◆ **REQUIREMENT**
Will you transcribe the entries that follow, exactly and in full?
═══ STORED DATA
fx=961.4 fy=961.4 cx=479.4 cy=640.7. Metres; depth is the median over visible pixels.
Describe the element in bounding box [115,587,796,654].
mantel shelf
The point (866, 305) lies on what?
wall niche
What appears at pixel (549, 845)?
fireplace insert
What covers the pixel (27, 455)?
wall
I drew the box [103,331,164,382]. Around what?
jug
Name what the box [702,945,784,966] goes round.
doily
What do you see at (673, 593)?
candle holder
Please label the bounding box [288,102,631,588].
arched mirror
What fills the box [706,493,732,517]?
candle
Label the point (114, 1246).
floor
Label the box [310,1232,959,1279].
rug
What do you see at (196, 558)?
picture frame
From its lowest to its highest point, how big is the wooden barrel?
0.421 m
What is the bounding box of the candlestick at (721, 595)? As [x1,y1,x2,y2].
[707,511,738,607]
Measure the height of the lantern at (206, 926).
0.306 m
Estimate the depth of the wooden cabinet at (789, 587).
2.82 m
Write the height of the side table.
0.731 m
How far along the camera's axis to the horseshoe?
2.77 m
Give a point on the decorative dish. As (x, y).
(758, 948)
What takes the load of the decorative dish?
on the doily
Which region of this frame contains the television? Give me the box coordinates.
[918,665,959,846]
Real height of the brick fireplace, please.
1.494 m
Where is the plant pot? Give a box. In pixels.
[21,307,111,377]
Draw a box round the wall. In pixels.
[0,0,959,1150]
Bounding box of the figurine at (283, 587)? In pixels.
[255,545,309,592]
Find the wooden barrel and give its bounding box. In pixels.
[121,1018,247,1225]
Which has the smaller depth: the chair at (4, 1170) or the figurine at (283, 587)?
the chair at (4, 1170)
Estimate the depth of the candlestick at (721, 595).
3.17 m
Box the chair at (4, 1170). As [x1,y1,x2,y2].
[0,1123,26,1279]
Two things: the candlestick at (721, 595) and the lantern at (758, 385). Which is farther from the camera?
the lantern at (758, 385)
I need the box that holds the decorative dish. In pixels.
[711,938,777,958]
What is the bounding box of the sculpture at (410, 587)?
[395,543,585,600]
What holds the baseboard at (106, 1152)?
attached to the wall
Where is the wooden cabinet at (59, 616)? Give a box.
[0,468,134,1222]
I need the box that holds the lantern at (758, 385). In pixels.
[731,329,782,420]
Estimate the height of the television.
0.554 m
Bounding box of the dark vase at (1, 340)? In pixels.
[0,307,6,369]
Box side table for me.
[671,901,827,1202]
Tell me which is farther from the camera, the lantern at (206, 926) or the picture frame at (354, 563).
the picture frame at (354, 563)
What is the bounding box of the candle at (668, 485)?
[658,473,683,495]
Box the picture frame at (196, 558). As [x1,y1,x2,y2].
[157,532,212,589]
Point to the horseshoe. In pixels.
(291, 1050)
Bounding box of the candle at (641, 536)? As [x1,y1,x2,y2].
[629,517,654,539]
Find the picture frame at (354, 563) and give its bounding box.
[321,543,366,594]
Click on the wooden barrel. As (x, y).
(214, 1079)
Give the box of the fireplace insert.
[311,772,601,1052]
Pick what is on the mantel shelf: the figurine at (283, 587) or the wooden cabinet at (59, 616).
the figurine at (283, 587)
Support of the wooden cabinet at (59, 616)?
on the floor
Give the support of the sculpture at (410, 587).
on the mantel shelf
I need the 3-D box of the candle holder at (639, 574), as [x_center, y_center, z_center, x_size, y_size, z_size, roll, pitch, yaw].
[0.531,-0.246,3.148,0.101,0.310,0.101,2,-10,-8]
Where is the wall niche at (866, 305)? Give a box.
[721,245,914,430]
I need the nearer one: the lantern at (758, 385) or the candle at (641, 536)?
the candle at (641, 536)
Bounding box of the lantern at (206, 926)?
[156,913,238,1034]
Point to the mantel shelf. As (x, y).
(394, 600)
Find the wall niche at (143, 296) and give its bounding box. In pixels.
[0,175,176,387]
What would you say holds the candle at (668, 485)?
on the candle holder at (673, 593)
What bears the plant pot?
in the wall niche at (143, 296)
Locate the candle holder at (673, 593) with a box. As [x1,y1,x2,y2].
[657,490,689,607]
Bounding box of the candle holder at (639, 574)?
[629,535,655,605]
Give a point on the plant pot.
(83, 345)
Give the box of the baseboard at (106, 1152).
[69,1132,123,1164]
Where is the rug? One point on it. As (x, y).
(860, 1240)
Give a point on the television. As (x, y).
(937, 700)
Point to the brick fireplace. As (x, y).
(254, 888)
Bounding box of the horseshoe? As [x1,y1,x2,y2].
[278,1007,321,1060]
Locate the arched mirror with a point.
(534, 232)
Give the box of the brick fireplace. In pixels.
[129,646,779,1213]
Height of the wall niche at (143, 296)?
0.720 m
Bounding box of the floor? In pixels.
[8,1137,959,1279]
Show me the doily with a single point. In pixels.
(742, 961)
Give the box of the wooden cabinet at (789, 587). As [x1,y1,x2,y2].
══════
◆ **SOLUTION TO THE EXERCISE**
fx=961.4 fy=961.4 cx=479.4 cy=640.7. Metres; depth is the median over visible pixels.
Describe the element in bounding box [115,587,796,654].
mantel shelf
The point (866, 305) lies on what?
wall niche
What appears at pixel (549, 845)?
fireplace insert
What covers the pixel (27, 455)?
wall
I drew the box [103,331,164,382]. Around what?
jug
Name what the box [702,945,784,966] goes round.
doily
What do you see at (673, 593)?
candle holder
Please label the bounding box [288,102,631,588].
arched mirror
What fills the box [706,493,732,517]?
candle
Label the point (114, 1246).
floor
Label the box [310,1232,959,1279].
rug
What do you see at (196, 558)?
picture frame
From its lowest to its highest point, how big is the wooden barrel?
0.421 m
What is the bounding box of the candlestick at (721, 595)? As [x1,y1,x2,y2].
[707,511,738,607]
Measure the height of the lantern at (206, 926).
0.306 m
Estimate the depth of the wooden cabinet at (789, 587).
2.82 m
Write the height of the side table.
0.731 m
How far along the camera's axis to the horseshoe?
2.77 m
Give a point on the decorative dish. As (x, y).
(758, 948)
What takes the load of the decorative dish?
on the doily
Which region of this frame contains the television? Give me the box coordinates.
[918,665,959,846]
Real height of the brick fireplace, please.
1.494 m
Where is the plant pot? Give a box. In pixels.
[21,307,111,377]
Draw a box round the wall. In pixels.
[0,0,959,1150]
Bounding box of the figurine at (283, 587)? In pixels.
[255,545,309,592]
Find the wooden barrel and give its bounding box. In pixels.
[121,1018,247,1225]
Which has the smaller depth: the chair at (4, 1170) or the figurine at (283, 587)?
the chair at (4, 1170)
Estimate the depth of the candlestick at (721, 595).
3.17 m
Box the chair at (4, 1170). As [x1,y1,x2,y2].
[0,1123,26,1279]
Two things: the candlestick at (721, 595) and the lantern at (758, 385). Which is farther from the camera?
the lantern at (758, 385)
I need the box that holds the decorative dish. In pixels.
[711,938,777,958]
What is the bounding box of the sculpture at (410, 587)?
[395,543,585,600]
What holds the baseboard at (106, 1152)?
attached to the wall
Where is the wooden cabinet at (59, 616)? Give a box.
[0,468,134,1222]
I need the box that holds the lantern at (758, 385). In pixels.
[731,329,782,420]
Estimate the height of the television.
0.554 m
Bounding box of the dark vase at (1, 340)? In pixels.
[0,307,6,369]
Box side table for me.
[671,901,827,1202]
Tell me which is farther from the camera, the lantern at (206, 926) or the picture frame at (354, 563).
the picture frame at (354, 563)
What is the bounding box of the candle at (668, 485)?
[658,473,683,495]
Box the picture frame at (196, 558). As [x1,y1,x2,y2].
[157,532,212,589]
Point to the horseshoe. In pixels.
(291, 1050)
Bounding box of the candle at (641, 536)? As [x1,y1,x2,y2].
[629,517,654,539]
Find the picture frame at (354, 563) and give its bounding box.
[321,543,366,594]
Click on the wooden barrel. As (x, y).
(214, 1079)
Give the box of the fireplace insert.
[311,772,601,1052]
Pick what is on the mantel shelf: the figurine at (283, 587) or the wooden cabinet at (59, 616).
the figurine at (283, 587)
Support of the wooden cabinet at (59, 616)?
on the floor
Give the support of the sculpture at (410, 587).
on the mantel shelf
I need the 3-D box of the candle holder at (639, 574), as [x_center, y_center, z_center, x_size, y_size, z_size, roll, pitch, yaw].
[0.531,-0.246,3.148,0.101,0.310,0.101,2,-10,-8]
Where is the wall niche at (866, 305)? Give a box.
[721,245,914,430]
I need the nearer one: the lantern at (758, 385) or the candle at (641, 536)?
the candle at (641, 536)
Bounding box of the lantern at (206, 926)?
[156,913,238,1034]
Point to the mantel shelf. As (x, y).
(394, 600)
Find the wall niche at (143, 296) and give its bounding box. In pixels.
[0,175,176,387]
What would you say holds the candle at (668, 485)?
on the candle holder at (673, 593)
What bears the plant pot?
in the wall niche at (143, 296)
Locate the candle holder at (673, 593) with a box. As [x1,y1,x2,y2].
[657,490,689,607]
Bounding box of the candle holder at (639, 574)?
[629,535,655,605]
Give a point on the plant pot.
(83, 345)
Give the box of the baseboard at (106, 1152).
[69,1132,123,1164]
Where is the rug? One point on it. As (x, y).
(860, 1240)
Give a point on the television. As (x, y).
(937, 700)
Point to the brick fireplace. As (x, y).
(254, 888)
Bounding box of the horseshoe? As [x1,y1,x2,y2].
[278,1007,321,1060]
Locate the arched mirror with a point.
(534, 232)
Give the box of the brick fireplace. In pixels.
[129,646,779,1213]
Height of the wall niche at (143, 296)?
0.720 m
Bounding box of the floor? In pixels.
[8,1137,959,1279]
Show me the doily with a single point. In pixels.
(742, 961)
Give the box of the wooden cabinet at (789, 587). As [x1,y1,x2,y2].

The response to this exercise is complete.